----- LISTED ENTRIES -----

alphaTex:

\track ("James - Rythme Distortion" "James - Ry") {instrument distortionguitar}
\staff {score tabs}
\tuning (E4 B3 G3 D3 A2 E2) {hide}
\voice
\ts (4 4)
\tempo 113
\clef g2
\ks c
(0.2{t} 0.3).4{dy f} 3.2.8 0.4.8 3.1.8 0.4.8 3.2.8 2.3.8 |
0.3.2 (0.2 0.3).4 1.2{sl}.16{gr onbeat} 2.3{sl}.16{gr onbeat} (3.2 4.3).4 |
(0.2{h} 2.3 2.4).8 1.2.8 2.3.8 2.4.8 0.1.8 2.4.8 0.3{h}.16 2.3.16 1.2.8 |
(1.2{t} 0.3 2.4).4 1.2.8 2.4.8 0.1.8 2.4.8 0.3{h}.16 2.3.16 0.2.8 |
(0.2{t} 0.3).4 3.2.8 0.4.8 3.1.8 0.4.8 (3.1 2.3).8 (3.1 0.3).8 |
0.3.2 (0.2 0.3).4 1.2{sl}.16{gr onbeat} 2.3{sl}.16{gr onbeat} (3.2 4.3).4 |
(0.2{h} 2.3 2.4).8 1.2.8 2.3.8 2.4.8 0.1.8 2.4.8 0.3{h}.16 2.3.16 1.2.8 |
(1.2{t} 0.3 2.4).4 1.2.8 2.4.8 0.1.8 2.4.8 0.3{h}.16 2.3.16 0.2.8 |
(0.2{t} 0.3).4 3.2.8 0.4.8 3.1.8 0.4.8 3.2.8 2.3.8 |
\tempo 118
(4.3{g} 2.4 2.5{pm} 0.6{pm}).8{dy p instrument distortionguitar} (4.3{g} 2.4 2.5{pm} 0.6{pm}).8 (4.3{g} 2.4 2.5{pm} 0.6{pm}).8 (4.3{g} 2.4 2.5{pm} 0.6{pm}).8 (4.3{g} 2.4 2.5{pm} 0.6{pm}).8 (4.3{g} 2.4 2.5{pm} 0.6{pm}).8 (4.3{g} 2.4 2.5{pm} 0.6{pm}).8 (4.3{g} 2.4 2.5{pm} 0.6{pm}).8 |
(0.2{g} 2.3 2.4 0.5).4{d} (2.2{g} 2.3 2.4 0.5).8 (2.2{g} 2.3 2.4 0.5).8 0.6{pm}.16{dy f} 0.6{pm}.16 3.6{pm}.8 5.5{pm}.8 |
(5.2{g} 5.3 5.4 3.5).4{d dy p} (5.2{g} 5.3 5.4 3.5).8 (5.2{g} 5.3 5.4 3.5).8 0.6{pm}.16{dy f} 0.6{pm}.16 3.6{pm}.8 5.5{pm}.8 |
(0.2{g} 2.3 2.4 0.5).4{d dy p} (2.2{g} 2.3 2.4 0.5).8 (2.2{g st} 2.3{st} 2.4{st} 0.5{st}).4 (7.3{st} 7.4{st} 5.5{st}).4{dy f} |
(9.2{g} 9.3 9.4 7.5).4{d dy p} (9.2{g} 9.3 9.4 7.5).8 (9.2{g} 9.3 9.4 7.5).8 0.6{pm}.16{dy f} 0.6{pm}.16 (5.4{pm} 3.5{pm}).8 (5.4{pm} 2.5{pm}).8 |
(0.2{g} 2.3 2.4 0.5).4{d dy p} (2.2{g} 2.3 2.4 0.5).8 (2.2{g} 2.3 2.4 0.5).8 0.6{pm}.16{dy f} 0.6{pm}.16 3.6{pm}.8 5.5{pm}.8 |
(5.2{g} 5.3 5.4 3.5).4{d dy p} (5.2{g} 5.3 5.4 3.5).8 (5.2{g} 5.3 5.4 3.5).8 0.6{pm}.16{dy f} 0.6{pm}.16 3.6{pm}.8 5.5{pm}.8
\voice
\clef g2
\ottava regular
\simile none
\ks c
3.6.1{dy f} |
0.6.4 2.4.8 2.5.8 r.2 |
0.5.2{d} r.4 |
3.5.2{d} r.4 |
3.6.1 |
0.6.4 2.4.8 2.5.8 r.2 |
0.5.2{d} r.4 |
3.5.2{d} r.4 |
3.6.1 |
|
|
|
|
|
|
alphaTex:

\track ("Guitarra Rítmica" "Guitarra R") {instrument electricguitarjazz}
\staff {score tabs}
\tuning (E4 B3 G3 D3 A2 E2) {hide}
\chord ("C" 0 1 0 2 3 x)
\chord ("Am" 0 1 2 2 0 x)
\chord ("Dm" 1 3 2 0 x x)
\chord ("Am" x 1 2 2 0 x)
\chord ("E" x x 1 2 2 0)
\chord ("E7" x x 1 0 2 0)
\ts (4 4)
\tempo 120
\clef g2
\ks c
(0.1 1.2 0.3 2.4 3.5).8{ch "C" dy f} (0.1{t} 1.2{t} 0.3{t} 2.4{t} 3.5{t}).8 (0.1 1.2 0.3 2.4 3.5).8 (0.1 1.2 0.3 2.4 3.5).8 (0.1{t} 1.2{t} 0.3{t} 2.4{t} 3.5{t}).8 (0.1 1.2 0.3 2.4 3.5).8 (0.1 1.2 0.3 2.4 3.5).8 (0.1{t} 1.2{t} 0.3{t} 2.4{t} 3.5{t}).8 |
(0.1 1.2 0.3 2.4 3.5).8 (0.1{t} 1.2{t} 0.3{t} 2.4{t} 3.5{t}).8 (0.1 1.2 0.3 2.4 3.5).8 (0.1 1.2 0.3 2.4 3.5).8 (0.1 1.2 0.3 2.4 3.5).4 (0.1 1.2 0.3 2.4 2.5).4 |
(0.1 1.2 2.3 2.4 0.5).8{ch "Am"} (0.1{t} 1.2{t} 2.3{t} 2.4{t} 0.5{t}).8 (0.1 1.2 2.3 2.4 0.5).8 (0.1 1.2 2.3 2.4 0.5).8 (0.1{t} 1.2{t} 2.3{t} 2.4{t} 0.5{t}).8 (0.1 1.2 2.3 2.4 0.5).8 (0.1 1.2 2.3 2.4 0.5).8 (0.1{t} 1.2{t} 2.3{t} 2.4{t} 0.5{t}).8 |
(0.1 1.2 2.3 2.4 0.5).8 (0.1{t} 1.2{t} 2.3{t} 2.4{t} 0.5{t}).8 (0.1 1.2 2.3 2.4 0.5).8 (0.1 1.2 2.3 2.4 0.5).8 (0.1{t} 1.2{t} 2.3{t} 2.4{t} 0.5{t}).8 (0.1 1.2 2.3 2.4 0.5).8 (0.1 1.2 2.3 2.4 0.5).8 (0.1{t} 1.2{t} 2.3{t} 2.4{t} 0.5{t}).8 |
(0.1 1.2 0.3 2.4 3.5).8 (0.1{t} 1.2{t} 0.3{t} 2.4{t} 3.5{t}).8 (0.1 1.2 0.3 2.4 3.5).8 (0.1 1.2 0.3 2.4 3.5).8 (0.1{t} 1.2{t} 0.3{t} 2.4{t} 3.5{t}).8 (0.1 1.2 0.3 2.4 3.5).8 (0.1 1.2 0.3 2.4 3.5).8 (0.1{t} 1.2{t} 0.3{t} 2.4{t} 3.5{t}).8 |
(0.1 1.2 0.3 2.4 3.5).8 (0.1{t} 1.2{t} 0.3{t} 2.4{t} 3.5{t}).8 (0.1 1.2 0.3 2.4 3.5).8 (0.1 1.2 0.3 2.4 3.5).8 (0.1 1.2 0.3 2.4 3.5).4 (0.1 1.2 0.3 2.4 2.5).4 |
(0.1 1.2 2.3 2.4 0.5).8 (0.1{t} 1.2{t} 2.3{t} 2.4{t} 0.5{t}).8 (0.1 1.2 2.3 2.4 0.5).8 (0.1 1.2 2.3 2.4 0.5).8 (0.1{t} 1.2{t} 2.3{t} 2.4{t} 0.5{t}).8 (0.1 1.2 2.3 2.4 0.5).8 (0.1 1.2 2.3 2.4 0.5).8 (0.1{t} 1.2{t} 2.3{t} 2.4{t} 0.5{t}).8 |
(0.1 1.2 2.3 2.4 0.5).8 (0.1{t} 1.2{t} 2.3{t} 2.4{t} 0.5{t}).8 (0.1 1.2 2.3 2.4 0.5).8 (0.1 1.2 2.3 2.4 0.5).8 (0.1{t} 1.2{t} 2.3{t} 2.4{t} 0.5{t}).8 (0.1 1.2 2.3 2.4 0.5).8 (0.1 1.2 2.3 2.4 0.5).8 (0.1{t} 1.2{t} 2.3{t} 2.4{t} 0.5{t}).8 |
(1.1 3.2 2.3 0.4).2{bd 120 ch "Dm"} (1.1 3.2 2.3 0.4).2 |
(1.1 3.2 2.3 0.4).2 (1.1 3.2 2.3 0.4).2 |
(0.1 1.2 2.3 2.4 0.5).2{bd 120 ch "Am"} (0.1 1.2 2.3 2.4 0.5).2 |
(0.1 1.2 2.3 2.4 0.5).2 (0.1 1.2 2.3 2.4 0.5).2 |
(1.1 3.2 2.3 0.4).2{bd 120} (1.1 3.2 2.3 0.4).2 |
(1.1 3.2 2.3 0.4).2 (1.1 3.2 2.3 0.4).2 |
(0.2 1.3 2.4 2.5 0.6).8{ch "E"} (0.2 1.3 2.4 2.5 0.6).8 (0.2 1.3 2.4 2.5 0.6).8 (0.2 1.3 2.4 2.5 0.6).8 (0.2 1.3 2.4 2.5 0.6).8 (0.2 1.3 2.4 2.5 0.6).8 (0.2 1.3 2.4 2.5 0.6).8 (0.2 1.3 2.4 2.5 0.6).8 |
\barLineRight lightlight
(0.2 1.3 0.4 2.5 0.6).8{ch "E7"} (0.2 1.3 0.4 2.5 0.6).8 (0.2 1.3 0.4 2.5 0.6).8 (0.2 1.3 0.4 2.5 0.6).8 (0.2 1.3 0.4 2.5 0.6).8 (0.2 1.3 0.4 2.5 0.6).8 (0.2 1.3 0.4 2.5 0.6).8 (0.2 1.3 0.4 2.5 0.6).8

-----

Report every line of the material that contains the string "track", copying each one in full.

\track ("James - Rythme Distortion" "James - Ry") {instrument distortionguitar}
\track ("Guitarra Rítmica" "Guitarra R") {instrument electricguitarjazz}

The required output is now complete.